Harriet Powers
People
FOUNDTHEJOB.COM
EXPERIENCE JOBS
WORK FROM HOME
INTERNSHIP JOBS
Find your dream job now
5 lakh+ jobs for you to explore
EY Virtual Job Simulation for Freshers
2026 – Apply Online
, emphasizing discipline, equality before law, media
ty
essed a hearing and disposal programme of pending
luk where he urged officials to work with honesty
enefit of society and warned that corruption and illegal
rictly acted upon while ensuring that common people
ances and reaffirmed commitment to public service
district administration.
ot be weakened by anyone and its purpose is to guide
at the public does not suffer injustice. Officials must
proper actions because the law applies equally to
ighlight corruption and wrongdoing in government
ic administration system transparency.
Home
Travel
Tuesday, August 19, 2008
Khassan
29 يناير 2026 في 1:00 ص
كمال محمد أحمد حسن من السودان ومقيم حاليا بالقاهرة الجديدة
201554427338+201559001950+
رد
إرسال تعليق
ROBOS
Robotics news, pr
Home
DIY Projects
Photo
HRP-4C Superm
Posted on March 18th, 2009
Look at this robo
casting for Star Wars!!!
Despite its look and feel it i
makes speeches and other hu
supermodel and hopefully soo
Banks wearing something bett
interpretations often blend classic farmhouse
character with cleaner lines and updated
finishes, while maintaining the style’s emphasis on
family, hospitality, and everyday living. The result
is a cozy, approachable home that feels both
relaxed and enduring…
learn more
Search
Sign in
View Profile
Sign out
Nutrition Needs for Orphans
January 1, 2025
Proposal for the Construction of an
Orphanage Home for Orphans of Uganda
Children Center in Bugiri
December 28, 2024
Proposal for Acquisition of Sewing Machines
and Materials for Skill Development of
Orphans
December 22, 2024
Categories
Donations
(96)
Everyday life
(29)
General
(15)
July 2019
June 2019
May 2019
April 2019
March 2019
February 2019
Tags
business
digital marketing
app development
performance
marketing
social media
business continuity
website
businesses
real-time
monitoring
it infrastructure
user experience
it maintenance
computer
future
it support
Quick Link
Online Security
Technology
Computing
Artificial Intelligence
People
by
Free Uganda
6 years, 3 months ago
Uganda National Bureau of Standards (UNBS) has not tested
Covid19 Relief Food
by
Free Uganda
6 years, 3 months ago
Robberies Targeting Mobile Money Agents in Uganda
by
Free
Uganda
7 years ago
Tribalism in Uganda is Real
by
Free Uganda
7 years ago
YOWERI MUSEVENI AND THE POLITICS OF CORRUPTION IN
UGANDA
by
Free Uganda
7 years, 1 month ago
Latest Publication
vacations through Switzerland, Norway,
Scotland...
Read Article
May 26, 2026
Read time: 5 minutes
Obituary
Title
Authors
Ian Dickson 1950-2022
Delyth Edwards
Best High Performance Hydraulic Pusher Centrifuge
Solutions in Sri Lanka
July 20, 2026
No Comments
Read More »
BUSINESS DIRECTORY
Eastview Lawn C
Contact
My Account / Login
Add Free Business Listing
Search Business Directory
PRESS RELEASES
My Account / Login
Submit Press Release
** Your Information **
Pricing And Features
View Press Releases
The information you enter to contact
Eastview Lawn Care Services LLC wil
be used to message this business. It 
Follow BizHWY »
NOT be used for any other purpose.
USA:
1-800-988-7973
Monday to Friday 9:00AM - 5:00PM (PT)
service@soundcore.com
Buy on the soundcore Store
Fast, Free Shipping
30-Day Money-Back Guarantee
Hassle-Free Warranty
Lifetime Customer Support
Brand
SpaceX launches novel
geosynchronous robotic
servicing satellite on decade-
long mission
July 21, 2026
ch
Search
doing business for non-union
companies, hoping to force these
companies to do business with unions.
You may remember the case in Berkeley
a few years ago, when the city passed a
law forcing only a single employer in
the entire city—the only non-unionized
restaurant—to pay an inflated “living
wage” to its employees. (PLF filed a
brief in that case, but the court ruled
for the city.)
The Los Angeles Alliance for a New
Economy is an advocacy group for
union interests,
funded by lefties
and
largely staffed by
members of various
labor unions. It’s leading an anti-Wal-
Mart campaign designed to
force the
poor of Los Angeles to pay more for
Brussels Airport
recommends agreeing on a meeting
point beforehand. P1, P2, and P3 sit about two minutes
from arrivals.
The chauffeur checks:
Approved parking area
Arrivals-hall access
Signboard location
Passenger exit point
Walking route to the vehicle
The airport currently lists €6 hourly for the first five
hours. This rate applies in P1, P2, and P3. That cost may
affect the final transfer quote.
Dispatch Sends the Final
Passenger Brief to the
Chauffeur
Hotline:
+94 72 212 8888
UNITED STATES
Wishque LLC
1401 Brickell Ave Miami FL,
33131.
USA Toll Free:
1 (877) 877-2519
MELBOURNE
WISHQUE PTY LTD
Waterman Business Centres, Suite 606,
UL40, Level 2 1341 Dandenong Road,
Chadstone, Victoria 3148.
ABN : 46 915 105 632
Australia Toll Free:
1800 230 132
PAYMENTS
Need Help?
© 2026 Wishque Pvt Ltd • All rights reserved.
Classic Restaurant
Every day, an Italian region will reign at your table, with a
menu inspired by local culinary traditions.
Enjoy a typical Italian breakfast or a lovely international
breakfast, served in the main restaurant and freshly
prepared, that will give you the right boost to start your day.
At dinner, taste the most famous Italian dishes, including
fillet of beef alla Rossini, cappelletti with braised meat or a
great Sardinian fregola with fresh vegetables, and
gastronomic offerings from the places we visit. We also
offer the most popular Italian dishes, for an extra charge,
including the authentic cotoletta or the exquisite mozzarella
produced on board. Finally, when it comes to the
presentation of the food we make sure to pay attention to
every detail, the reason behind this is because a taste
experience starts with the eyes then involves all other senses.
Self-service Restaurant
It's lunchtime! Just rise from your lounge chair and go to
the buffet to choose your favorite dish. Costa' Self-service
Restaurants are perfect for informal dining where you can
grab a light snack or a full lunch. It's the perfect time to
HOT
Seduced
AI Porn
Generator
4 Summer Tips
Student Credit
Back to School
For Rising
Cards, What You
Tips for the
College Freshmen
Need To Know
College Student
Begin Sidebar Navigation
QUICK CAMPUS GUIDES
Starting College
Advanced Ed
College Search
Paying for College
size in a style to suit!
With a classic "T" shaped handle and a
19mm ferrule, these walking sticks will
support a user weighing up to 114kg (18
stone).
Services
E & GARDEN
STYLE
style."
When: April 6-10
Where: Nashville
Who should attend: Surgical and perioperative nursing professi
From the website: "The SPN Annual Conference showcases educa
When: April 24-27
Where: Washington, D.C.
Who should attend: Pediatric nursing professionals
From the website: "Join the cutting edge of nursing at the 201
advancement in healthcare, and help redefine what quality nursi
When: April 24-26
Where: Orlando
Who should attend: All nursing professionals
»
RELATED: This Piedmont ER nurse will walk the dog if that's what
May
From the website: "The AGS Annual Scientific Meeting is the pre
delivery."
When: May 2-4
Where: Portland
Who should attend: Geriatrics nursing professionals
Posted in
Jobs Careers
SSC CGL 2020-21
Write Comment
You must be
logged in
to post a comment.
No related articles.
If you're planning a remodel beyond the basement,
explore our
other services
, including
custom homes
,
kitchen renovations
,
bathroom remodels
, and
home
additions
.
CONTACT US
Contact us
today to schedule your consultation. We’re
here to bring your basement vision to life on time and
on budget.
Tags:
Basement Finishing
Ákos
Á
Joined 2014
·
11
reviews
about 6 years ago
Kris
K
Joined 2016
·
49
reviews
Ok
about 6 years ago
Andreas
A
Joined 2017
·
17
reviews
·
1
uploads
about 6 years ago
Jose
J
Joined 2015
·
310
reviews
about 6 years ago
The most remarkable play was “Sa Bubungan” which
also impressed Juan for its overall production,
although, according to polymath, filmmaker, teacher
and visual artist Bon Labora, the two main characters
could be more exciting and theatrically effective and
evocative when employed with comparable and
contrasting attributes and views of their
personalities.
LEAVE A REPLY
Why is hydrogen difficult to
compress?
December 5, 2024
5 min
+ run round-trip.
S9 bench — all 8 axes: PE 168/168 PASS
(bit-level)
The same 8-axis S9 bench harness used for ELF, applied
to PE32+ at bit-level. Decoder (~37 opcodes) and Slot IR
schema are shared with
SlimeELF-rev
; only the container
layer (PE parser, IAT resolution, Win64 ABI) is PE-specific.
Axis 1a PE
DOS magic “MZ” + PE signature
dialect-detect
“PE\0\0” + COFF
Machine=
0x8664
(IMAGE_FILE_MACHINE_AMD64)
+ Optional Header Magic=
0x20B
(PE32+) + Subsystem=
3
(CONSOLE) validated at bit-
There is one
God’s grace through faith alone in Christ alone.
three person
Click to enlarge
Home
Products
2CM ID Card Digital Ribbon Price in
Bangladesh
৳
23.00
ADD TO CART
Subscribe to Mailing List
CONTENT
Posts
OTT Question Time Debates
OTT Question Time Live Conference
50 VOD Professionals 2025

• • • • • • •

YOUR GOAL: Reproduce the text starting at the beginning of the rows and ending at the line containing "district administration.", replacing "officials" with "employees" and changing nothing else.

OUTPUT FOR THIS TASK:
Harriet Powers
People
FOUNDTHEJOB.COM
EXPERIENCE JOBS
WORK FROM HOME
INTERNSHIP JOBS
Find your dream job now
5 lakh+ jobs for you to explore
EY Virtual Job Simulation for Freshers
2026 – Apply Online
, emphasizing discipline, equality before law, media
ty
essed a hearing and disposal programme of pending
luk where he urged employees to work with honesty
enefit of society and warned that corruption and illegal
rictly acted upon while ensuring that common people
ances and reaffirmed commitment to public service
district administration.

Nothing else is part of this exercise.